Our issuance of additional common shares or preferred shares, or options or warrants to purchase those shares, would dilute investors’ proportionate ownership and voting rights. Our issuance of preferred shares, or options or warrants to purchase those shares, could negatively impact the value of investors’ investment in our common shares as the result of preferential voting rights or veto powers, dividend rights, disproportionate rights to appoint directors to our board, conversion rights, redemption rights and liquidation provisions granted to the preferred shareholders, including the grant of rights that could discourage or prevent the distribution of dividends to shareholders, or prevent the sale of our assets or a potential takeover of our Company that might otherwise result in shareholders receiving a distribution or a premium over the market price for investors’ common shares.

We are entitled, under our certificate of incorporation to issue up to 300,000,000 common and 50,000,000 “blank check” preferred shares. After taking into consideration our outstanding common and preferred shares as of April 10, 2007, we will be entitled to issue up to 271,851,305 additional common shares and 50,000,000 preferred shares. Our board may generally issue those common and preferred shares, or options or warrants to purchase those shares, without further approval by our shareholders based upon such factors as our board of directors may deem relevant at that time. Any preferred shares we may issue shall have such rights, preferences, privileges and restrictions as may be designated from time-to-time by our board, including preferential dividend rights, voting rights, conversion rights, redemption rights and liquidation provisions. It is likely that we will be required to issue a large amount of additional securities to raise capital to further our development and marketing plans. It is also likely that we will be required to issue a large amount of additional securities to directors, officers, employees and consultants as compensatory grants in connection with their services, both in the form of stand-alone grants or under our various stock plans. We cannot guarantee that we will not issue additional common or preferred shares, or options or warrants to purchase those shares, under circumstances we may deem appropriate at the time.

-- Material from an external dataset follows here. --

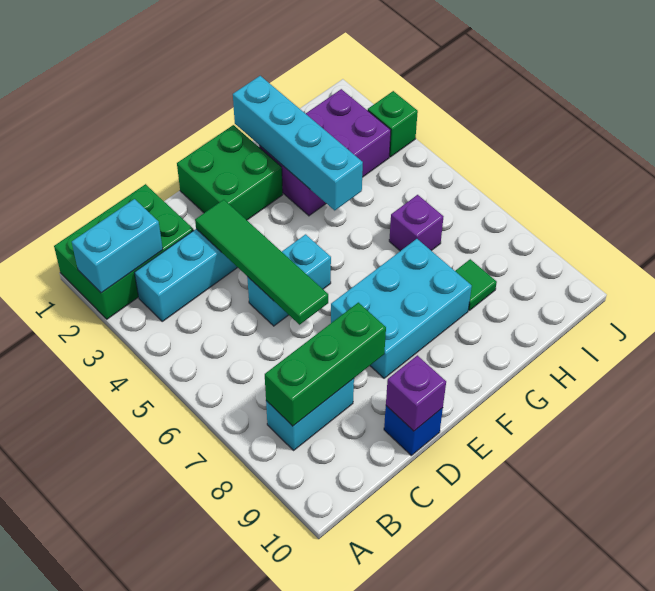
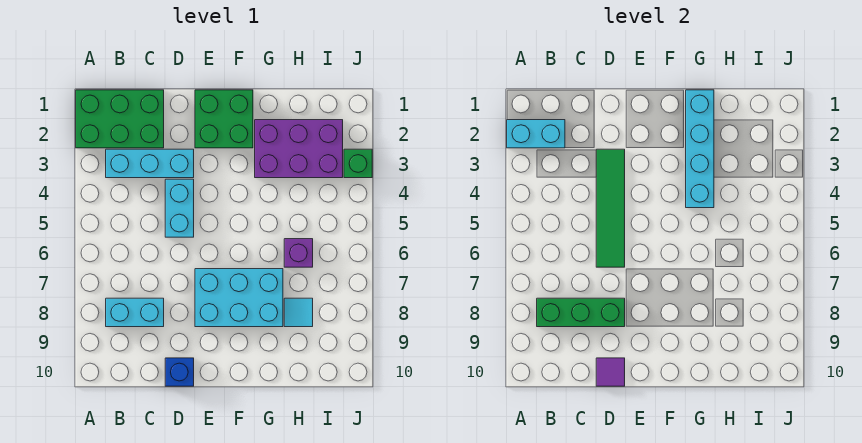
cyan 1x2 brick [247,234,331,326] -> cyan 1x2 brick turned to [165,179,194,237]
purple 1x1 brick [386,355,446,431] -> purple 1x1 tile [596,358,625,386]
green 1x1 tile [455,259,497,310] -> cyan 1x1 tile [284,298,313,327]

The elimination of monetary liability against our directors, officers and employees under our certificate of incorporation and the existence of indemnification rights to our directors, officers and employees may result in substantial expenditures by our Company and may discourage lawsuits against our directors, officers and employees.

Our certificate of incorporation contains provisions which eliminate the liability of our directors for monetary damages to our Company and shareholders to the maximum extent permitted under Florida corporate law. Our bylaws also require us to indemnify our directors to the maximum extent permitted by Florida corporate law. We may also have contractual indemnification obligations under our agreements with our directors, officers and employees. The foregoing indemnification obligations could result in our Company incurring substantial expenditures to cover the cost of settlement or damage awards against directors, officers and employees, which we may be unable to recoup. These provisions and resultant costs may also discourage our Company from bringing a lawsuit against directors, officers and employees for breaches of their fiduciary duties, and may similarly discourage the filing of derivative litigation by our shareholders against our directors, officers and employees even though such actions, if successful, might otherwise benefit our Company and shareholders.